Wednesday, October 25, 2006

PHP and Database Connection Pooling

During my recent vacation I worked on this blog entry which talks about connection pooling in PHP and some of the recent interesting results IBM published in a recent Zend Developer Zone article. I just saw Christopher Jones’ blog entry on a new feature coming in Oracle 11g so I’ve slightly adjusted it to include the news.

As is apparent from the likes of Yahoo!, Facebook and other large Web 2.0 companies who have billions of page views per month, PHP can indeed be deployed in a way which scales extremely well. Naturally with any technology that has to scale to huge volumes of traffic using large clusters of servers, there are always scalability issues that need resolving. Common issues that IT personnel deal with are monitoring and management of their clusters, application deployment, file system scalability, network topology, high availability and database scalability.
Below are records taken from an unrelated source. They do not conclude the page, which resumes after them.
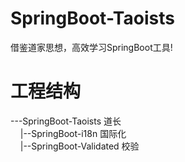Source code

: # SpringBoot-Taoists
借鉴道家思想，高效学习SpringBoot工具!

# 工程结构
---SpringBoot-Taoists 道长  
&nbsp;&nbsp;&nbsp;&nbsp;|--SpringBoot-i18n 国际化  
&nbsp;&nbsp;&nbsp;&nbsp;|--SpringBoot-Validated 校验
In my experience, databases have had a long history of being the typical bottleneck in PHP applications. There are many reasons for that including:
A) Dynamic Web applications tend to be heavily database driven and use the database as a searchable content store (CMS) and for transactional operations (e-commerce).
B) PHP developers prefer writing PHP code than SQL, thus often leading to sub optimal queries and moving the majority of the processing logic into PHP.
C) Web sites often serve millions of users, thus requiring PHP to deal with very heavy traffic. This in turn puts huge loads on the databases.
D) Lack of good cheap tools to find bottlenecks in database queries (such tools have always been very expensive. It will be interesting to see how MySQL's new service which also promises performance monitoring will change this).
D) PHP works best in multi-process environments such as Apache. There are many benefits to such a model especially stability, but it also typically requires each process to manage its own connection to the database.

What I'd like to talk about is the last point. Most production PHP deployments prefer to use persistent database connections in order to save the overhead of opening new connections on each request. This overhead doesn't only include the TCP/IP connection and the handshake with the database, but also server-side resource allocation such as processes, threads and the connection context which can take considerable time.

Using persistent database connections with the multi-process model creates a huge problem for large PHP clusters. Let's assume that the average PHP server is configured to spawn 200 Apache worker processes. For companies who have clusters with dozens or hundreds of PHP servers, this can end up being a huge strain on database servers who have to deal with thousands of concurrent connections. For example, a 100 server cluster will typically require 20000 concurrent connections. The performance hit on the server can be devastating for reasons including large memory consumption and crippling context switch overhead due to large quantities of threads and/or processes.

Such problems are not foreign to IBM's DB2 team. They have faced such multi-process architectures in the past and implemented a feature called connection concentrator. This feature efficiently handles large numbers of connections that have short-lived transactions which are very typical to PHP applications. Just recently IBM did some PHP specific benchmarks of this feature and wrote an article describing the results. These results really impressed me as they managed to easily scale to 10,000 concurrent DB connections (equal about to the size of a PHP cluster with 50 server) on a standard two-socket, dual-core processor Linux machine with 4 GB of memory. And not only was it on what is considered a lightweight machine for a database, there was memory to spare.

Although stability of the multi-process model has always been one of the main selling points for Apache, it has often been critiqued as not allowing for application-server like sharing of database connections between the various worker processes. This not only affects PHP but also other languages such as Python and Perl. Application server advocates have tended to point this out time and again, when in fact, it's a workaround for the database servers not scaling in this kind of scenario. Why should we be solving this problem by abandoning the rock-solid multi-process model rather than having the databases handle this common and increasingly growing runtime architecture? The traditional J2EE application server model is dying in favor of a more loosely coupled, robust and stable set of technologies that all interoperate and scale well together. Whether it's LAMP, OPAL, WIMP or other combinations of technologies, the world is moving away from monolithic systems to heterogeneous loosely-coupled systems. In such environments it becomes increasingly important for each part of the system to scale in various configurations and system architectures.

IBM has shown with this feature that they are successfully playing the loosely coupled game. Now Oracle are following and adding a feature which is also supposed to solve this problem and allow them to better scale in a heavy duty PHP environment. It will be interesting to see how their performance numbers stack up against IBM’s when the feature is released.